▶ [Quelle]:
________________________________________

In Indien ist der Verkauf von Menschen in die Arbeitssklaverei oder die Prostitution ein Gesellschaftsproblem. CSI-Partner stemmen sich dagegen. Sie organisieren Aufklärungskampagnen und leiten Befreiungsaktionen ein. Ein Augenschein vor Ort von CSI-Senior-Redaktor Rolf Höneisen.
Der Menschenhandel ist ein gesellschaftliches Problem in Indien. Junge Frauen und Männer werden unter falschen Versprechen angelockt, dann aber in die Arbeitssklaverei oder die Prostitution gezwungen. csi
Jharkhand zählt zu den ärmsten Regionen Indiens. Die Volkszählung von 2011 zeigte, dass mehr als 67 Prozent der 33 Millionen Einwohner dieses Bundesstaats weder lesen noch schreiben können. Dies dürfte heute kaum anders sein. In Jharkhand gibt es Distrikte mit einem beachtlichen Anteil an Christen, zum Beispiel Simdega, Gumla oder Khunti. Es gibt auch Gebiete mit starker muslimischer Präsenz, und überall verteilt lebt hier eine bedeutende Minderheit, die nicht hinduistisch glaubt, sondern einer Naturreligion folgt. Was sie alle eint, ist die Armut.

________________________________________

▶ [Rohdaten]:
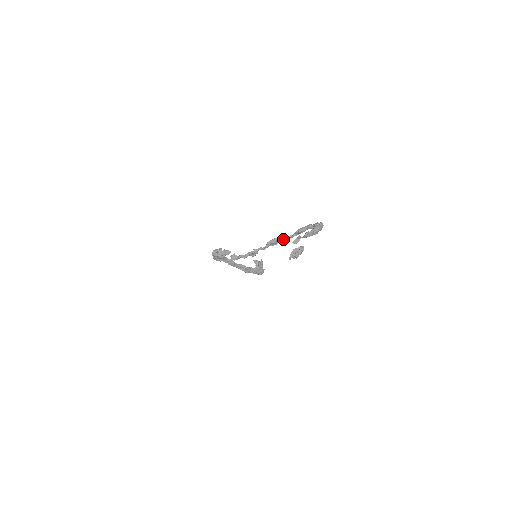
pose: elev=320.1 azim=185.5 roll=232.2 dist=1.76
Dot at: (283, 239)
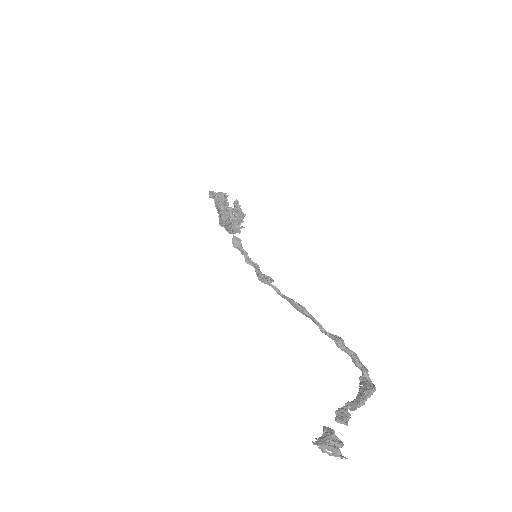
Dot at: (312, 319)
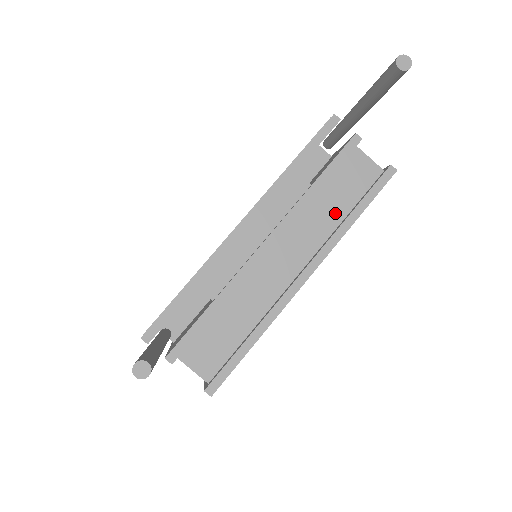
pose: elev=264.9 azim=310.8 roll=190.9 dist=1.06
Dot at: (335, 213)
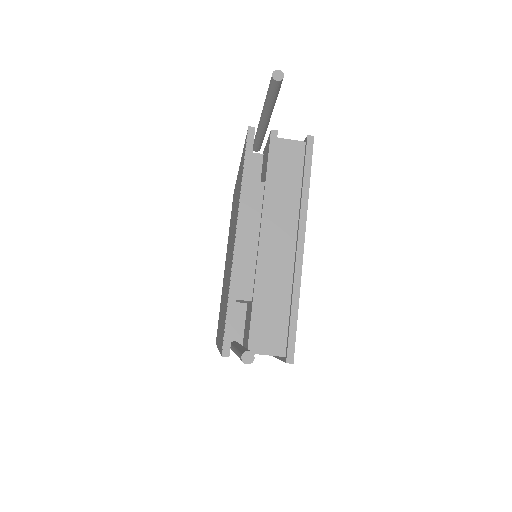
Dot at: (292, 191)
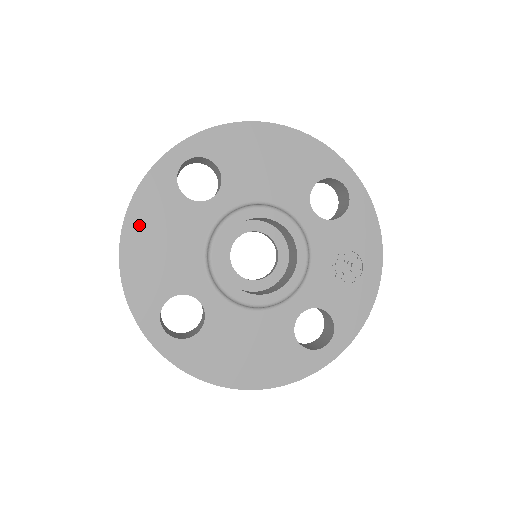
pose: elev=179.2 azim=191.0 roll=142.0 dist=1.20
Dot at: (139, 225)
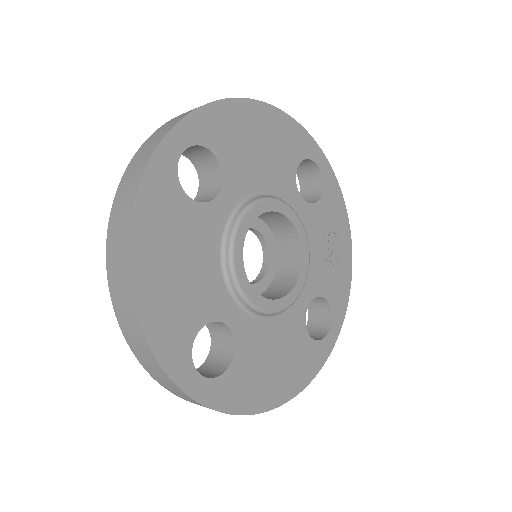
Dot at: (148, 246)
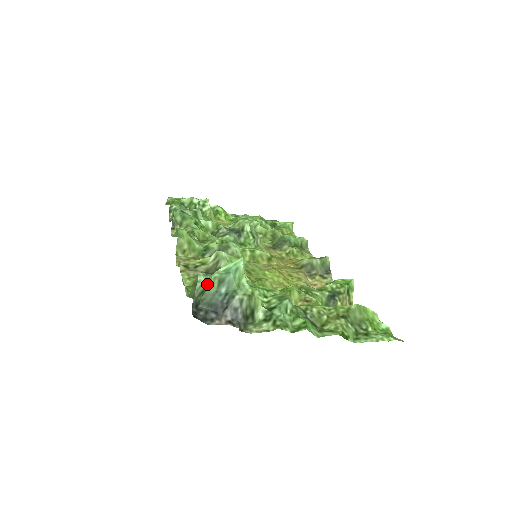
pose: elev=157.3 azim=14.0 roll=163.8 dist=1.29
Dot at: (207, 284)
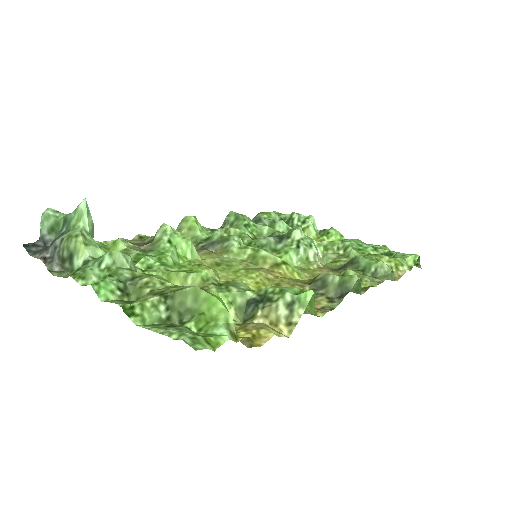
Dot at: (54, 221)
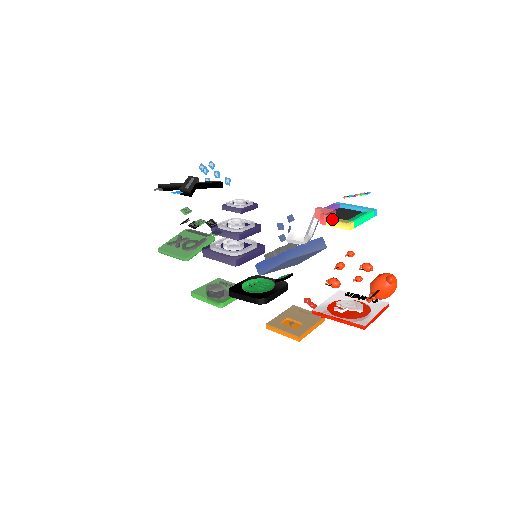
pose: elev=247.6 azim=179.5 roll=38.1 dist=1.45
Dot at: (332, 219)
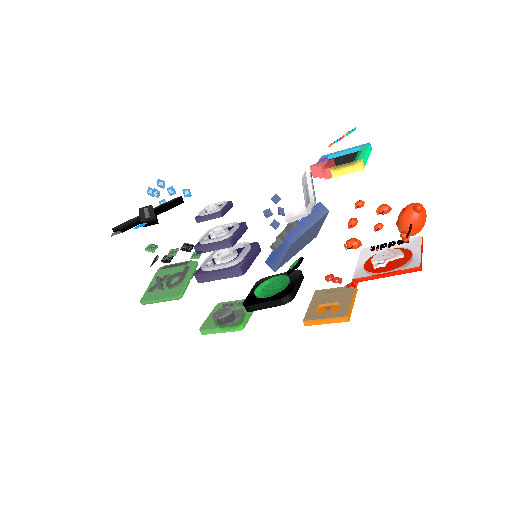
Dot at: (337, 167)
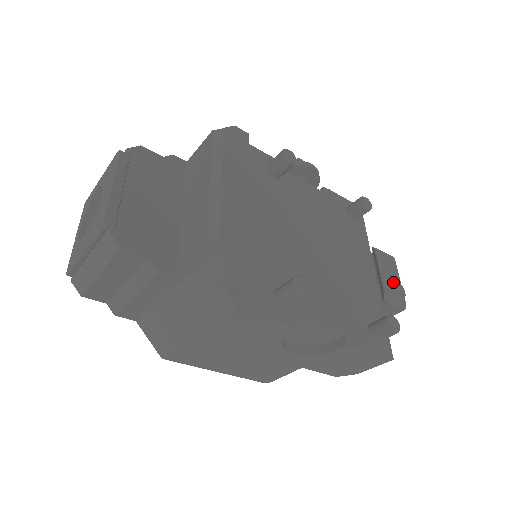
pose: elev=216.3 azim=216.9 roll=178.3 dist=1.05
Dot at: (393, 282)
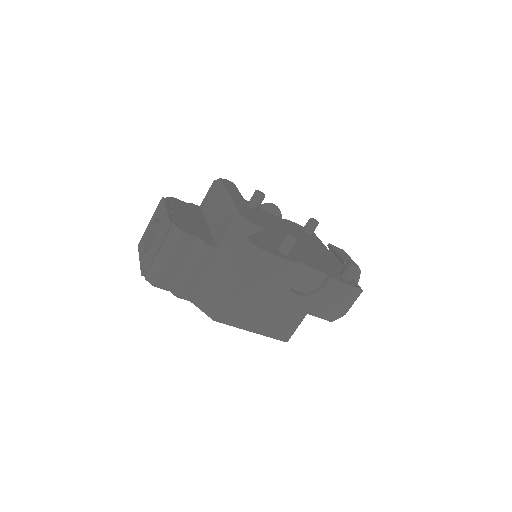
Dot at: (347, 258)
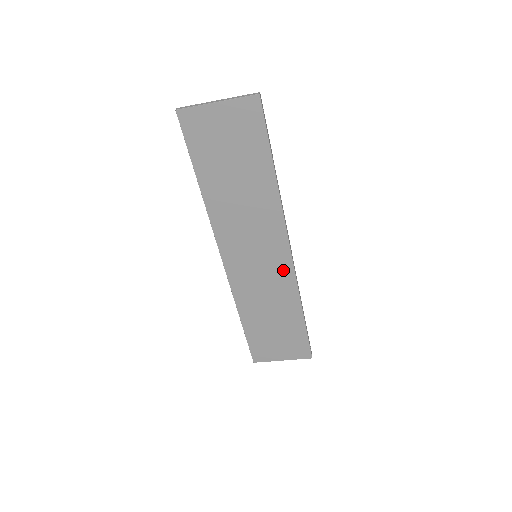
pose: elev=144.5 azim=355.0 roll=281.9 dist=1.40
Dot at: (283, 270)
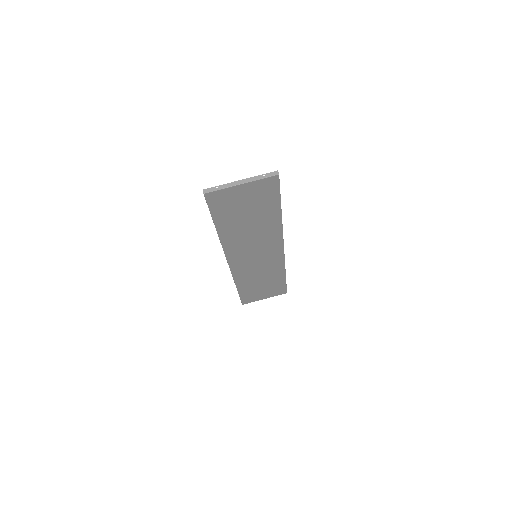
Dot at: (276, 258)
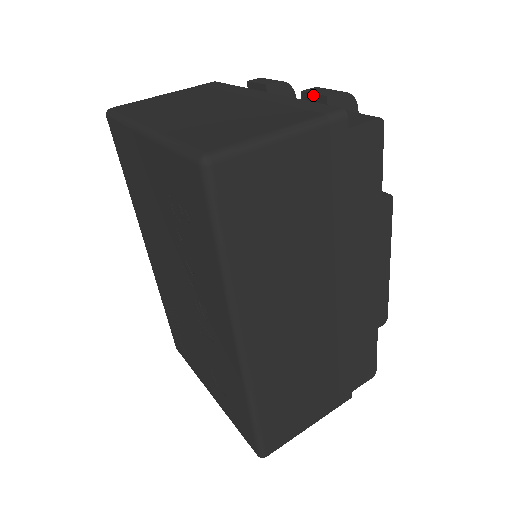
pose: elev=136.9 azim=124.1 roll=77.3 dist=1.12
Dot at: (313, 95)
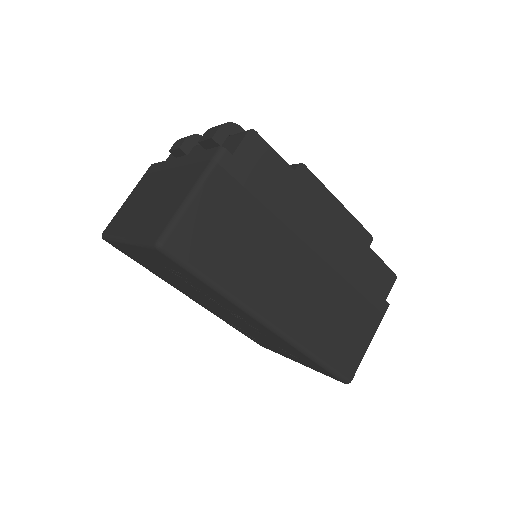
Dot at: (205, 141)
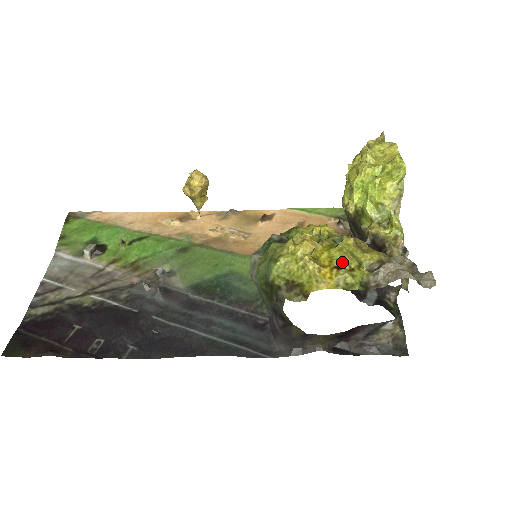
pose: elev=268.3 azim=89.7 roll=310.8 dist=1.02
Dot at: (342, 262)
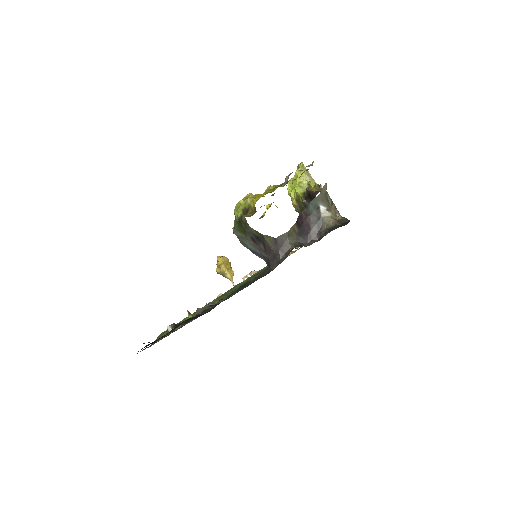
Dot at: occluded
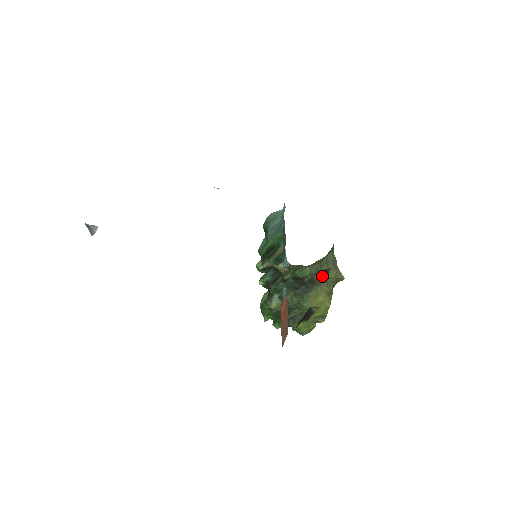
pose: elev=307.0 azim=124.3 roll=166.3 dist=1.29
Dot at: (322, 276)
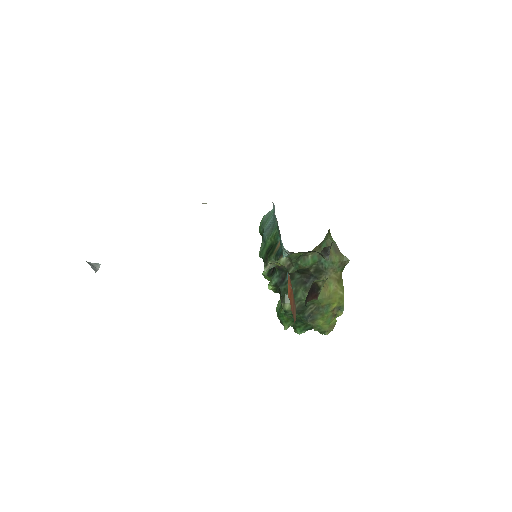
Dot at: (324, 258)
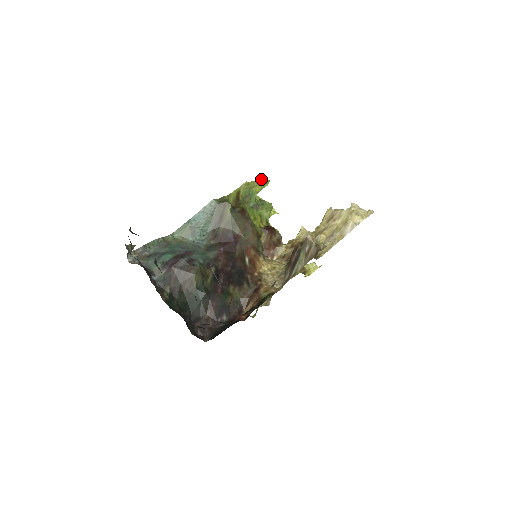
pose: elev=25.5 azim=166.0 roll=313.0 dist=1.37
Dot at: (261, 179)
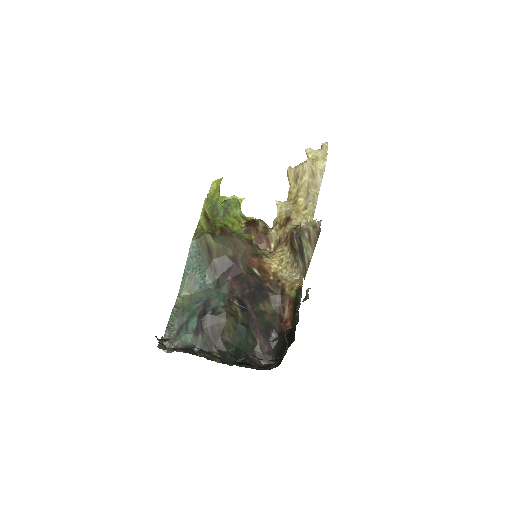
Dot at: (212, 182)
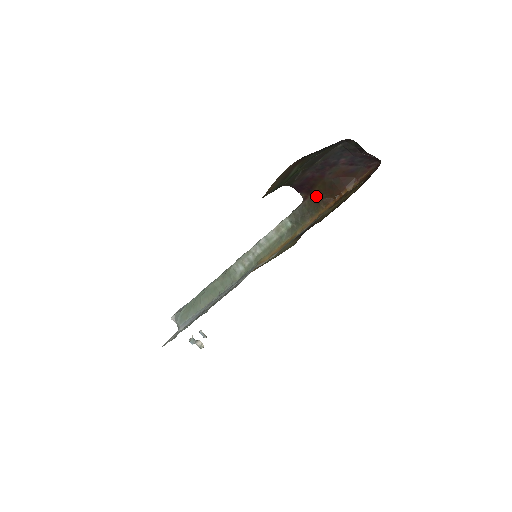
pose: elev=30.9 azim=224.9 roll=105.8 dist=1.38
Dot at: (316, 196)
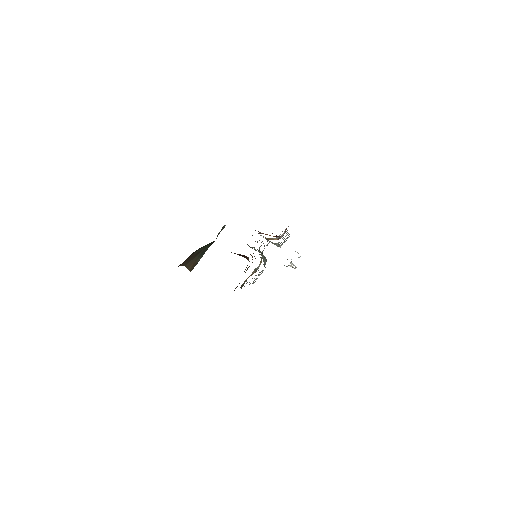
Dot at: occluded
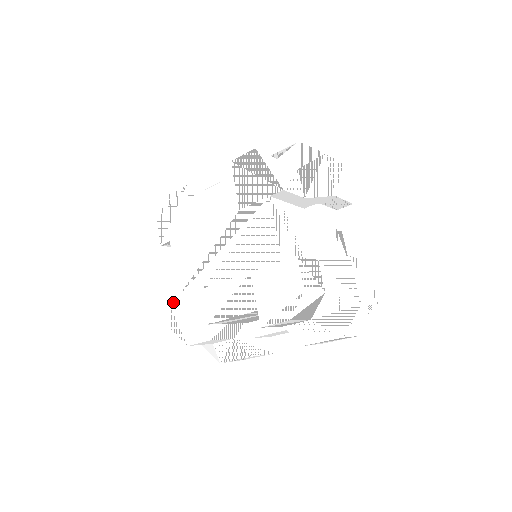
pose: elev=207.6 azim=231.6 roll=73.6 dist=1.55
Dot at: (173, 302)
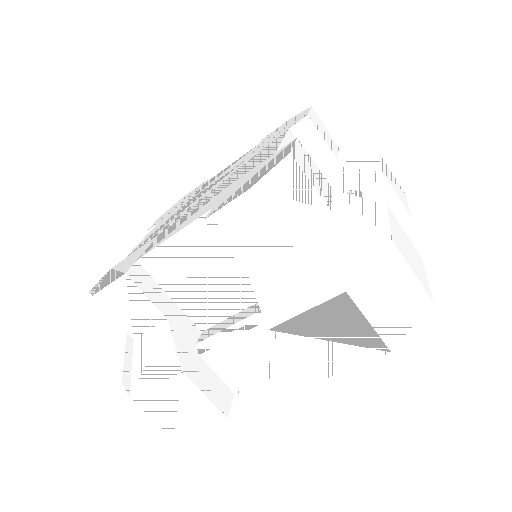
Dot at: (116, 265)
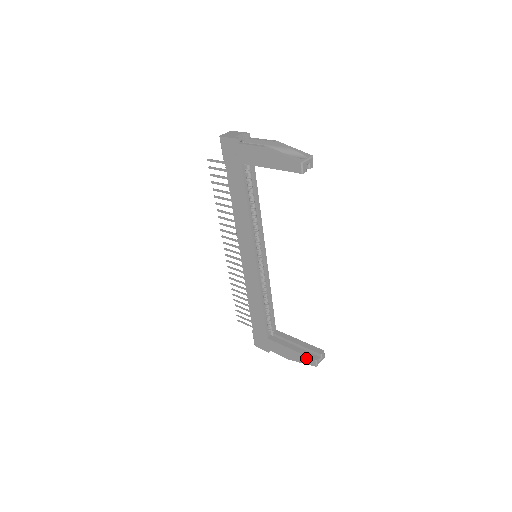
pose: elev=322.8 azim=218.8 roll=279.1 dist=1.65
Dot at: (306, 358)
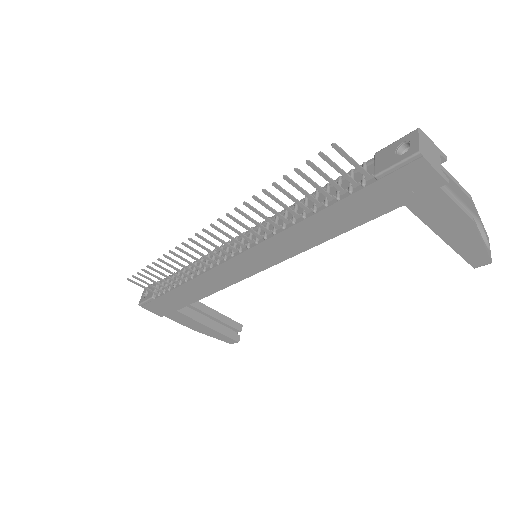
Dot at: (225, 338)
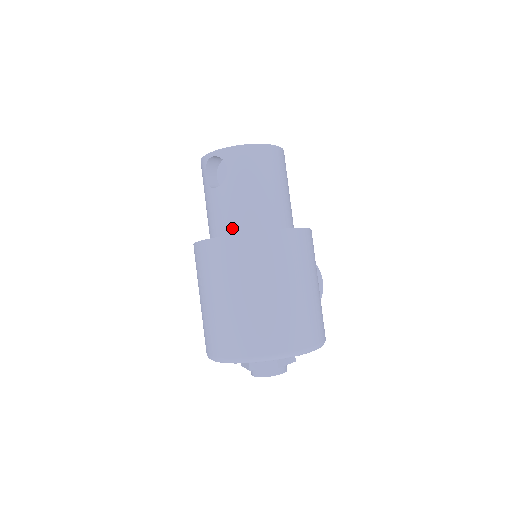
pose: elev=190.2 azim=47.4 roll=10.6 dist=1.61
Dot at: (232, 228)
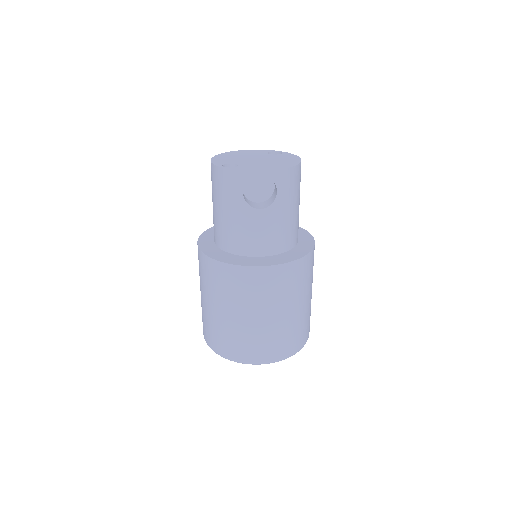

________________________________________

▶ [Gestellte Aufgaben]:
1. Schreiben Sie aus dem Text über Menschenhandel in Indien alles von „Der Menschenhandel ist“ bis hinunter zu „ist die Armut.“ wortgetreu ab.
2. Prüfen Sie für jede der folgenden Aussagen, ob sie mit dem Text über Menschenhandel in Indien übereinstimmt. Antworten Sie jeweils mit Ja oder Nein und zitieren Sie die entscheidenden Worte wörtlich.
(a) Laut der Volkszählung von 2011 können mehr als 67 Prozent der Einwohner Jharkhands weder lesen noch schreiben.
(b) In Jharkhand gibt es keinen Distrikt mit einem nennenswerten Anteil an Christen.
(c) Der Augenschein vor Ort stammt von Rolf Höneisen.
3. Führen Sie den Text über Menschenhandel in Indien nach seinem letzten Satz weiter.

▶ [Antworten je Aufgabe]:
1.
Der Menschenhandel ist ein gesellschaftliches Problem in Indien. Junge Frauen und Männer werden unter falschen Versprechen angelockt, dann aber in die Arbeitssklaverei oder die Prostitution gezwungen. csi
Jharkhand zählt zu den ärmsten Regionen Indiens. Die Volkszählung von 2011 zeigte, dass mehr als 67 Prozent der 33 Millionen Einwohner dieses Bundesstaats weder lesen noch schreiben können. Dies dürfte heute kaum anders sein. In Jharkhand gibt es Distrikte mit einem beachtlichen Anteil an Christen, zum Beispiel Simdega, Gumla oder Khunti. Es gibt auch Gebiete mit starker muslimischer Präsenz, und überall verteilt lebt hier eine bedeutende Minderheit, die nicht hinduistisch glaubt, sondern einer Naturreligion folgt. Was sie alle eint, ist die Armut.

2.
(a) Ja: „mehr als 67 Prozent der 33 Millionen Einwohner dieses Bundesstaats weder lesen noch schreiben können“
(b) Nein: „In Jharkhand gibt es Distrikte mit einem beachtlichen Anteil an Christen“
(c) Ja: „Ein Augenschein vor Ort von CSI-Senior-Redaktor Rolf Höneisen.“

3.
Die Perspektivlosigkeit weckt das Monster des Menschenhandels. Jede Woche werden in Jharkhand fünf – meist minderjährige Mädchen oder Jungen – verschleppt, versklavt und missbraucht. Erschreckend: Die Mehrheit der Opfer sind Christen. Das bestätigte mir die CSI-Projektpartnerin Parul Singh (Name geändert). Mit ihr war ich in Jharkhand unterwegs. Parul ist Juristin. Das indische Recht verbietet den Menschenhandel. Tätern drohen jahrelange Haftstrafen bis zu lebenslänglich. Aus der Strafverfolgungsstatistik der Regierung lässt sich nicht herauslesen, wie viele Verstösse wegen Menschenhandels geahndet werden, auch nicht, wie viele Festnahmen von Prostituierten es jährlich gibt.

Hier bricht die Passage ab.